Copy verbatim the block of lines in the entries below whose first line contains "X91300819Y-71645348D01*" and whose last line contains "X106000000Y-73000000D03*". Leave out all other lines.

_Provided entries_
##########

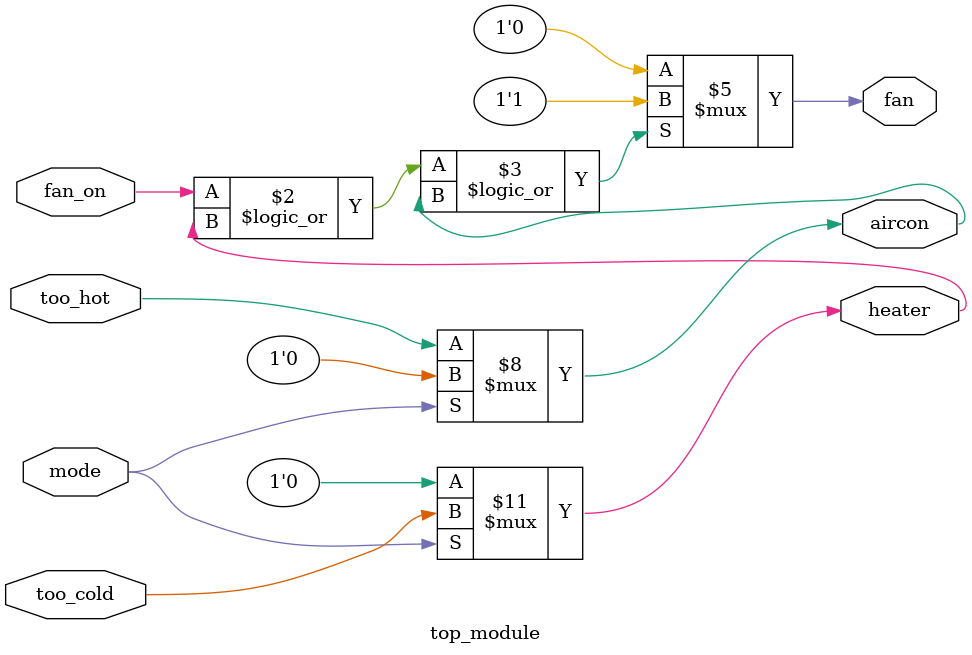
<source format=sv>
module top_module(
    input mode,
    input too_cold,
    input too_hot,
    input fan_on,
    output heater,
    output aircon,
    output fan
);

reg heater, aircon, fan;

always @(*)
begin
    if (mode)
    begin
        heater = too_cold;
        aircon = 0;
    end
    else
    begin
        heater = 0;
        aircon = too_hot;
    end

    if (fan_on || heater || aircon)
        fan = 1;
    else
        fan = 0;
end

endmodule

</source>
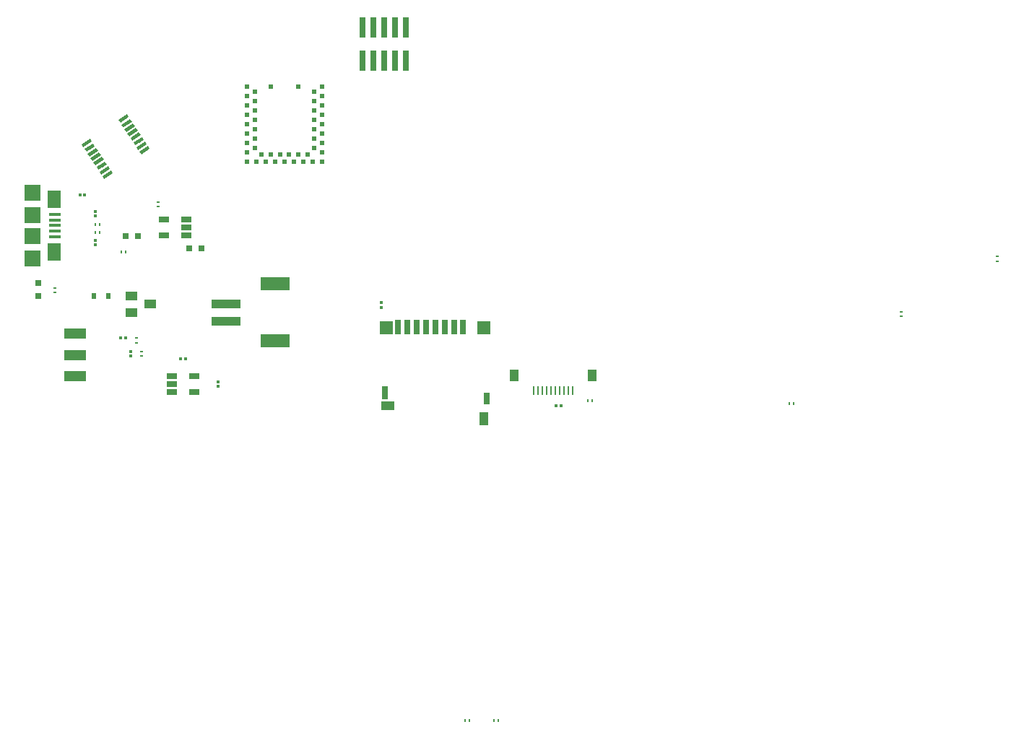
<source format=gbp>
G04 #@! TF.GenerationSoftware,KiCad,Pcbnew,(5.0.0-rc2-dev-321-g78161b592)*
G04 #@! TF.CreationDate,2018-06-20T02:06:46-06:00*
G04 #@! TF.ProjectId,dragon,647261676F6E2E6B696361645F706362,1.0*
G04 #@! TF.SameCoordinates,Original*
G04 #@! TF.FileFunction,Paste,Bot*
G04 #@! TF.FilePolarity,Positive*
%FSLAX46Y46*%
G04 Gerber Fmt 4.6, Leading zero omitted, Abs format (unit mm)*
G04 Created by KiCad (PCBNEW (5.0.0-rc2-dev-321-g78161b592)) date 06/20/18 02:06:46*
%MOMM*%
%LPD*%
G01*
G04 APERTURE LIST*
%ADD10R,0.350000X0.300000*%
%ADD11R,0.300000X0.350000*%
%ADD12R,0.800000X0.750000*%
%ADD13R,0.800000X0.800000*%
%ADD14R,0.600000X0.800000*%
%ADD15R,1.350000X0.400000*%
%ADD16R,1.900000X1.900000*%
%ADD17R,1.600000X2.100000*%
%ADD18R,0.700176X1.750440*%
%ADD19R,0.701191X1.752980*%
%ADD20R,0.700643X1.751610*%
%ADD21R,0.700871X1.752180*%
%ADD22R,0.700982X1.752460*%
%ADD23R,0.700174X1.750430*%
%ADD24R,0.700710X1.751770*%
%ADD25R,0.701055X1.752640*%
%ADD26R,1.500920X1.500920*%
%ADD27R,1.501800X1.501800*%
%ADD28R,0.800585X1.501100*%
%ADD29R,0.800364X1.400640*%
%ADD30R,1.500010X1.000010*%
%ADD31R,1.001290X1.501930*%
%ADD32R,3.400000X1.500000*%
%ADD33R,3.500000X1.000000*%
%ADD34R,0.740000X2.400000*%
%ADD35R,0.280000X0.430000*%
%ADD36R,0.430000X0.280000*%
%ADD37R,2.500000X1.250000*%
%ADD38C,0.400000*%
%ADD39C,0.100000*%
%ADD40R,1.220000X0.650000*%
%ADD41R,0.500000X0.500000*%
%ADD42R,0.254000X1.016000*%
%ADD43R,1.016000X1.346200*%
%ADD44R,1.400000X1.000000*%
G04 APERTURE END LIST*
D10*
X87300000Y-83820000D03*
X87300000Y-84380000D03*
X87300000Y-80420000D03*
X87300000Y-80980000D03*
D11*
X86080000Y-78525000D03*
X85520000Y-78525000D03*
D12*
X90850000Y-83320000D03*
X92350000Y-83320000D03*
D10*
X91425000Y-96870000D03*
X91425000Y-97430000D03*
D12*
X98290000Y-84760000D03*
X99790000Y-84760000D03*
D11*
X90880000Y-95300000D03*
X90320000Y-95300000D03*
X97880000Y-97700000D03*
X97320000Y-97700000D03*
D10*
X101700000Y-100980000D03*
X101700000Y-100420000D03*
D13*
X80600000Y-88800000D03*
X80600000Y-90400000D03*
D14*
X87160000Y-90350000D03*
X88860000Y-90350000D03*
D15*
X82600000Y-83400000D03*
X82600000Y-82750000D03*
X82600000Y-82100000D03*
X82600000Y-81450000D03*
X82600000Y-80800000D03*
D16*
X79950000Y-83300000D03*
X79950000Y-80900000D03*
X79950000Y-85950000D03*
D17*
X82500000Y-85200000D03*
X82500000Y-79000000D03*
D16*
X79950000Y-78250000D03*
D18*
X130455000Y-93972000D03*
D19*
X129355000Y-93972000D03*
D20*
X128255000Y-93972000D03*
D21*
X127154999Y-93972000D03*
D22*
X126055000Y-93972000D03*
D23*
X124955000Y-93972000D03*
D24*
X123855000Y-93972000D03*
D25*
X122755000Y-93972000D03*
D26*
X121455000Y-94097000D03*
D27*
X132905000Y-94097000D03*
D28*
X121280000Y-101697000D03*
D29*
X133230000Y-102347000D03*
D30*
X121635000Y-103197000D03*
D31*
X132830000Y-104797000D03*
D32*
X108375000Y-95650000D03*
X108375000Y-88950000D03*
D33*
X102625000Y-93300000D03*
X102625000Y-91300000D03*
D34*
X123690000Y-62790000D03*
X123690000Y-58890000D03*
X122420000Y-62790000D03*
X122420000Y-58890000D03*
X121150000Y-62790000D03*
X121150000Y-58890000D03*
X119880000Y-62790000D03*
X119880000Y-58890000D03*
X118610000Y-62790000D03*
X118610000Y-58890000D03*
D35*
X87820953Y-82895000D03*
X87300953Y-82895000D03*
X87300953Y-81955000D03*
X87820953Y-81955000D03*
D36*
X82600000Y-89960000D03*
X82600000Y-89440000D03*
X94700000Y-79340000D03*
X94700000Y-79860000D03*
X92775000Y-97385000D03*
X92775000Y-96865000D03*
X92175000Y-95315000D03*
X92175000Y-95835000D03*
D35*
X90340000Y-85200000D03*
X90860000Y-85200000D03*
X134040000Y-140150000D03*
X134560000Y-140150000D03*
X131160000Y-140150000D03*
X130640000Y-140150000D03*
X145090000Y-102600000D03*
X145610000Y-102600000D03*
D36*
X181800000Y-92710000D03*
X181800000Y-92190000D03*
X193100000Y-85740000D03*
X193100000Y-86260000D03*
D35*
X168640000Y-103000000D03*
X169160000Y-103000000D03*
D37*
X84950000Y-94800000D03*
X84950000Y-97300000D03*
X84950000Y-99800000D03*
D38*
X86304492Y-72437651D03*
D39*
G36*
X86693566Y-71939032D02*
X86914923Y-72272200D01*
X85915418Y-72936270D01*
X85694061Y-72603102D01*
X86693566Y-71939032D01*
X86693566Y-71939032D01*
G37*
D38*
X86655896Y-72966556D03*
D39*
G36*
X87044970Y-72467937D02*
X87266327Y-72801105D01*
X86266822Y-73465175D01*
X86045465Y-73132007D01*
X87044970Y-72467937D01*
X87044970Y-72467937D01*
G37*
D38*
X87007298Y-73495461D03*
D39*
G36*
X87396372Y-72996842D02*
X87617729Y-73330010D01*
X86618224Y-73994080D01*
X86396867Y-73660912D01*
X87396372Y-72996842D01*
X87396372Y-72996842D01*
G37*
D38*
X87358703Y-74024366D03*
D39*
G36*
X87747777Y-73525747D02*
X87969134Y-73858915D01*
X86969629Y-74522985D01*
X86748272Y-74189817D01*
X87747777Y-73525747D01*
X87747777Y-73525747D01*
G37*
D38*
X87710107Y-74553271D03*
D39*
G36*
X88099181Y-74054652D02*
X88320538Y-74387820D01*
X87321033Y-75051890D01*
X87099676Y-74718722D01*
X88099181Y-74054652D01*
X88099181Y-74054652D01*
G37*
D38*
X88061510Y-75082176D03*
D39*
G36*
X88450584Y-74583557D02*
X88671941Y-74916725D01*
X87672436Y-75580795D01*
X87451079Y-75247627D01*
X88450584Y-74583557D01*
X88450584Y-74583557D01*
G37*
D38*
X88412914Y-75611080D03*
D39*
G36*
X88801988Y-75112461D02*
X89023345Y-75445629D01*
X88023840Y-76109699D01*
X87802483Y-75776531D01*
X88801988Y-75112461D01*
X88801988Y-75112461D01*
G37*
D38*
X88764317Y-76139985D03*
D39*
G36*
X89153391Y-75641366D02*
X89374748Y-75974534D01*
X88375243Y-76638604D01*
X88153886Y-76305436D01*
X89153391Y-75641366D01*
X89153391Y-75641366D01*
G37*
D38*
X93095508Y-73262349D03*
D39*
G36*
X93484582Y-72763730D02*
X93705939Y-73096898D01*
X92706434Y-73760968D01*
X92485077Y-73427800D01*
X93484582Y-72763730D01*
X93484582Y-72763730D01*
G37*
D38*
X92744104Y-72733444D03*
D39*
G36*
X93133178Y-72234825D02*
X93354535Y-72567993D01*
X92355030Y-73232063D01*
X92133673Y-72898895D01*
X93133178Y-72234825D01*
X93133178Y-72234825D01*
G37*
D38*
X92392702Y-72204539D03*
D39*
G36*
X92781776Y-71705920D02*
X93003133Y-72039088D01*
X92003628Y-72703158D01*
X91782271Y-72369990D01*
X92781776Y-71705920D01*
X92781776Y-71705920D01*
G37*
D38*
X92041297Y-71675634D03*
D39*
G36*
X92430371Y-71177015D02*
X92651728Y-71510183D01*
X91652223Y-72174253D01*
X91430866Y-71841085D01*
X92430371Y-71177015D01*
X92430371Y-71177015D01*
G37*
D38*
X91689893Y-71146729D03*
D39*
G36*
X92078967Y-70648110D02*
X92300324Y-70981278D01*
X91300819Y-71645348D01*
X91079462Y-71312180D01*
X92078967Y-70648110D01*
X92078967Y-70648110D01*
G37*
D38*
X91338490Y-70617824D03*
D39*
G36*
X91727564Y-70119205D02*
X91948921Y-70452373D01*
X90949416Y-71116443D01*
X90728059Y-70783275D01*
X91727564Y-70119205D01*
X91727564Y-70119205D01*
G37*
D38*
X90987086Y-70088920D03*
D39*
G36*
X91376160Y-69590301D02*
X91597517Y-69923469D01*
X90598012Y-70587539D01*
X90376655Y-70254371D01*
X91376160Y-69590301D01*
X91376160Y-69590301D01*
G37*
D38*
X90635683Y-69560015D03*
D39*
G36*
X91024757Y-69061396D02*
X91246114Y-69394564D01*
X90246609Y-70058634D01*
X90025252Y-69725466D01*
X91024757Y-69061396D01*
X91024757Y-69061396D01*
G37*
D40*
X98010000Y-81350000D03*
X98010000Y-82300000D03*
X98010000Y-83250000D03*
X95390000Y-83250000D03*
X95390000Y-81350000D03*
X98910000Y-101650000D03*
X98910000Y-99750000D03*
X96290000Y-99750000D03*
X96290000Y-100700000D03*
X96290000Y-101650000D03*
D41*
X113900000Y-65850001D03*
X113000000Y-66400000D03*
X113900000Y-66950000D03*
X113000000Y-67499999D03*
X113900000Y-68050000D03*
X113000000Y-68600000D03*
X113900000Y-69150000D03*
X113000000Y-69700000D03*
X113900000Y-70250000D03*
X113000000Y-70800001D03*
X113900000Y-71350000D03*
X113000000Y-71900000D03*
X113900000Y-72450000D03*
X113000000Y-73000000D03*
X113900000Y-73549999D03*
X113900000Y-74650000D03*
X112800000Y-74650001D03*
X112250000Y-73750000D03*
X111700000Y-74650000D03*
X111150000Y-73750000D03*
X110600000Y-74650000D03*
X110050000Y-73750000D03*
X109500000Y-74650001D03*
X108950000Y-73750000D03*
X108400000Y-74650000D03*
X107850000Y-73750000D03*
X107300000Y-74650000D03*
X106750000Y-73750000D03*
X106199999Y-74650000D03*
X105100000Y-74650000D03*
X105100000Y-73550000D03*
X106000000Y-73000000D03*
X105100001Y-72450000D03*
X106000000Y-71900000D03*
X105100000Y-71350000D03*
X106000000Y-70800000D03*
X105100000Y-70250000D03*
X106000000Y-69700000D03*
X105100001Y-69150000D03*
X106000000Y-68600000D03*
X105100000Y-68050000D03*
X106000000Y-67500000D03*
X105100000Y-66950000D03*
X106000000Y-66400000D03*
X105100000Y-65850000D03*
X107850000Y-65849999D03*
X111150000Y-65850000D03*
D42*
X138749999Y-101414000D03*
X139250001Y-101414000D03*
X139750000Y-101414000D03*
X140249999Y-101414000D03*
X140750000Y-101414000D03*
X141250000Y-101414000D03*
X141750001Y-101414000D03*
X142250000Y-101414000D03*
X142749999Y-101414000D03*
X143250001Y-101414000D03*
D43*
X145572000Y-99686800D03*
X136428000Y-99686800D03*
D10*
X120870000Y-91119999D03*
X120870000Y-91680001D03*
D11*
X141370000Y-103250000D03*
X141930000Y-103250000D03*
D44*
X91530000Y-92270000D03*
X91530000Y-90370000D03*
X93730000Y-91320000D03*
M02*

</source>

##########

_Answer to this problem_
X91300819Y-71645348D01*
X91079462Y-71312180D01*
X92078967Y-70648110D01*
X92078967Y-70648110D01*
G37*
D38*
X91338490Y-70617824D03*
D39*
G36*
X91727564Y-70119205D02*
X91948921Y-70452373D01*
X90949416Y-71116443D01*
X90728059Y-70783275D01*
X91727564Y-70119205D01*
X91727564Y-70119205D01*
G37*
D38*
X90987086Y-70088920D03*
D39*
G36*
X91376160Y-69590301D02*
X91597517Y-69923469D01*
X90598012Y-70587539D01*
X90376655Y-70254371D01*
X91376160Y-69590301D01*
X91376160Y-69590301D01*
G37*
D38*
X90635683Y-69560015D03*
D39*
G36*
X91024757Y-69061396D02*
X91246114Y-69394564D01*
X90246609Y-70058634D01*
X90025252Y-69725466D01*
X91024757Y-69061396D01*
X91024757Y-69061396D01*
G37*
D40*
X98010000Y-81350000D03*
X98010000Y-82300000D03*
X98010000Y-83250000D03*
X95390000Y-83250000D03*
X95390000Y-81350000D03*
X98910000Y-101650000D03*
X98910000Y-99750000D03*
X96290000Y-99750000D03*
X96290000Y-100700000D03*
X96290000Y-101650000D03*
D41*
X113900000Y-65850001D03*
X113000000Y-66400000D03*
X113900000Y-66950000D03*
X113000000Y-67499999D03*
X113900000Y-68050000D03*
X113000000Y-68600000D03*
X113900000Y-69150000D03*
X113000000Y-69700000D03*
X113900000Y-70250000D03*
X113000000Y-70800001D03*
X113900000Y-71350000D03*
X113000000Y-71900000D03*
X113900000Y-72450000D03*
X113000000Y-73000000D03*
X113900000Y-73549999D03*
X113900000Y-74650000D03*
X112800000Y-74650001D03*
X112250000Y-73750000D03*
X111700000Y-74650000D03*
X111150000Y-73750000D03*
X110600000Y-74650000D03*
X110050000Y-73750000D03*
X109500000Y-74650001D03*
X108950000Y-73750000D03*
X108400000Y-74650000D03*
X107850000Y-73750000D03*
X107300000Y-74650000D03*
X106750000Y-73750000D03*
X106199999Y-74650000D03*
X105100000Y-74650000D03*
X105100000Y-73550000D03*
X106000000Y-73000000D03*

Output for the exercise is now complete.